## Assignment
Would you please copy the entries exactly, leaving every picture aside?

-------- Information

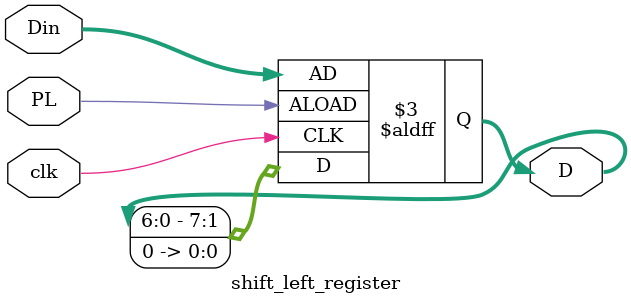
<source format=v>
`timescale 1ns / 1ps

module shift_left_register(
    input [7:0] Din,
    input PL,
    input clk,
    output reg [7:0] D
    );
    always @ (negedge clk, negedge PL) begin
      if(PL==0)
       D <=Din;
      else begin
       D[0]<=0;
       D[1]<=D[0]; 
       D[2]<=D[1];
       D[3]<=D[2];
       D[4]<=D[3];
       D[5]<=D[4];
       D[6]<=D[5];
       D[7]<=D[6];
      end
    end
endmodule

</source>
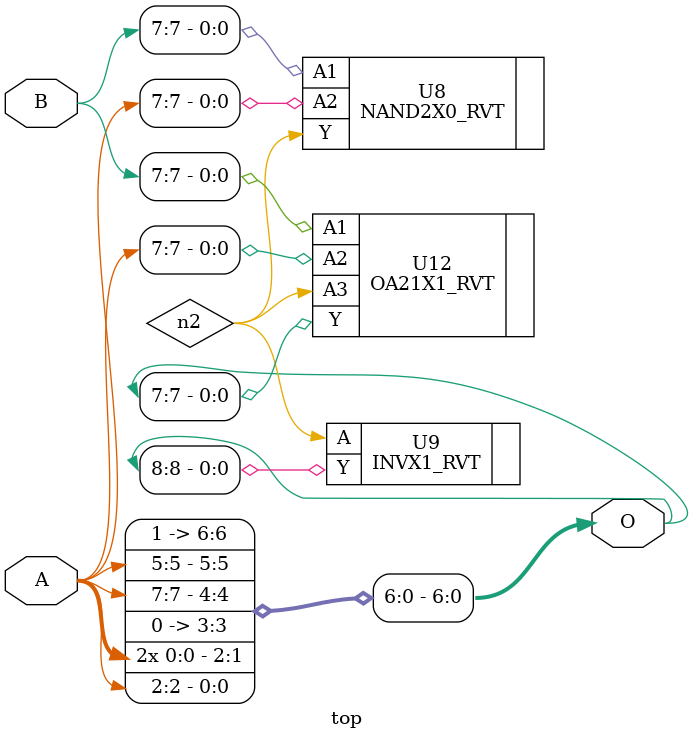
<source format=v>


module top ( A, B, O );
  input [7:0] A;
  input [7:0] B;
  output [8:0] O;
  wire   n2;
  assign O[6] = 1'b1;
  assign O[3] = 1'b0;
  assign O[5] = A[5];
  assign O[4] = A[7];
  assign O[1] = A[0];
  assign O[2] = A[0];
  assign O[0] = A[2];

  NAND2X0_RVT U8 ( .A1(B[7]), .A2(A[7]), .Y(n2) );
  INVX1_RVT U9 ( .A(n2), .Y(O[8]) );
  OA21X1_RVT U12 ( .A1(B[7]), .A2(A[7]), .A3(n2), .Y(O[7]) );
endmodule


</source>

----------------

## Output for this task
<source format=v>
`timescale 1ns / 1ps

module shift_left_register(
    input [7:0] Din,
    input PL,
    input clk,
    output reg [7:0] D
    );
    always @ (negedge clk, negedge PL) begin
      if(PL==0)
       D <=Din;
      else begin
       D[0]<=0;
       D[1]<=D[0]; 
       D[2]<=D[1];
       D[3]<=D[2];
       D[4]<=D[3];
       D[5]<=D[4];
       D[6]<=D[5];
       D[7]<=D[6];
      end
    end
endmodule

</source>
<source format=v>


module top ( A, B, O );
  input [7:0] A;
  input [7:0] B;
  output [8:0] O;
  wire   n2;
  assign O[6] = 1'b1;
  assign O[3] = 1'b0;
  assign O[5] = A[5];
  assign O[4] = A[7];
  assign O[1] = A[0];
  assign O[2] = A[0];
  assign O[0] = A[2];

  NAND2X0_RVT U8 ( .A1(B[7]), .A2(A[7]), .Y(n2) );
  INVX1_RVT U9 ( .A(n2), .Y(O[8]) );
  OA21X1_RVT U12 ( .A1(B[7]), .A2(A[7]), .A3(n2), .Y(O[7]) );
endmodule


</source>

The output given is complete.